Beauty Burnout

Beauty Burnout

I started writing this four times. That isn’t common; usually I have an immediate sense of what to say, but in this case only an essence. I just saw an ad for the Urban Decay Wild West palette and rolled my eyes. Just re-release Naked already, damn it. We don’t need another inferior clone with a couple exciting colors with edgy names (though Tex is a gorgeous emerald green).

/curmudgeon off

I’ve been on a not-terribly-defined low buy for a while. Part of me not spending or buying means not shopping. Fortunately, between a combination if finding my stride and general beauty burnout, I don’t shop or consume nearly as much content about the beauty industry as I did when I started this blog.

Beauty Burnout

Beauty burnout is a thing. We’re seeing it everywhere in brands, products, retailers, content creators, friends, colleagues. The pandemic is a contributor, but not the sole instigator.

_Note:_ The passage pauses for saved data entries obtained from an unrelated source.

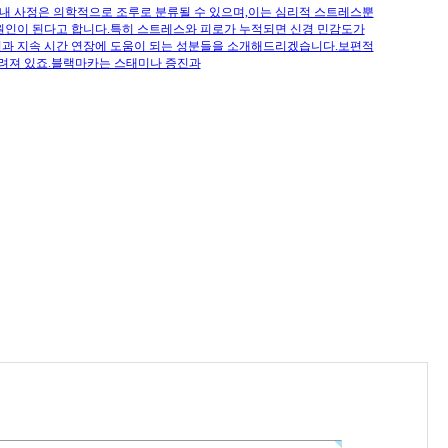
 이내 사정은 의학적으로 조루로 분류될 수 있으며,이는 심리적 스트레스뿐
요 원인이 된다고 합니다.특히 스트레스와 피로가 누적되면 신경 민감도가
선과 지속 시간 연장에 도움이 되는 성분들을 소개해드리겠습니다.보편적
알려져 있죠.블랙마카는 스태미나 증진과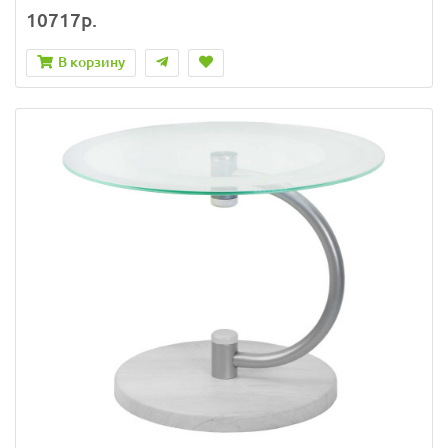
10717р.
В корзину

Over the past several years, the beauty industry has thrived on the low attention-span hype-train that is socially-marketed beauty. Release after release after release from the same brands, often with quite similar but oh, just different enough product. I’ve talked about this a little before, as have many others, but it boils down to the market being oversaturated, which causes beauty burnout.

Once Vibrant, Now Dull

We’re desensitized. If the new hotness is coming out every other week, how much are creative teams really devoting to the Next Big Thing? With launches that frequent, how is anticipation supposed to build?

In addition to oversaturation of product, we’re also seeing disillusioned content creators. Granted, there are external factors too – like me, maybe they needed to prioritize careers (day job) and school. Others might be building a product line or starting families. If there was genuinely compelling product all.the.time then it would be an easier choice to make time to write or shoot.

If Christmas or your birthday were a monthly event, it wouldn’t be as special.

Pandemic

Add to all of this the impact of a global pandemic on our ability to tap into our creativity. While working from home means that I have some flexibility to play with eye looks that I wouldn’t wear to the office, it doesn’t matter if I have the flexibility if I lack the inspiration and energy.

I know I’m not alone! But with the state of things its also nearly impossible to fathom prioritizing something that feels so frivolous over, well, anything, when staying afloat takes a lot more than ever

Even if I advocate getting ready (and I do) each day, I’m often doing just enough to survive a day in front of a webcam without my under eye circles spawning inquiries into my energy levels. I’m seeing colleagues doing less and less – sopping hair, joining meetings looking as if they just woke two minutes ago.

Even though I think forcing a little joy into our day when we can muster it, we can’t always muster it. If we, the general public, can’t give as much of a damn about our little rituals and vain bullshit, how can we expect beauty brands to do a great job lately? This doesn’t excuse their utterly lackluster, overly saturated release practices prior to 2020, but March 2020 through now and until, well, who knows doesn’t feel like a reasonable time to expect course correction in this realm.

The Bottom Line

Regardless of how we might feel about companies or their strategies, though, there are PEOPLE behind these things. If we can’t scrape together the inspiration to have fun with things we have fun with, how can we expect them to produce compelling products? It’s a vicious cycle.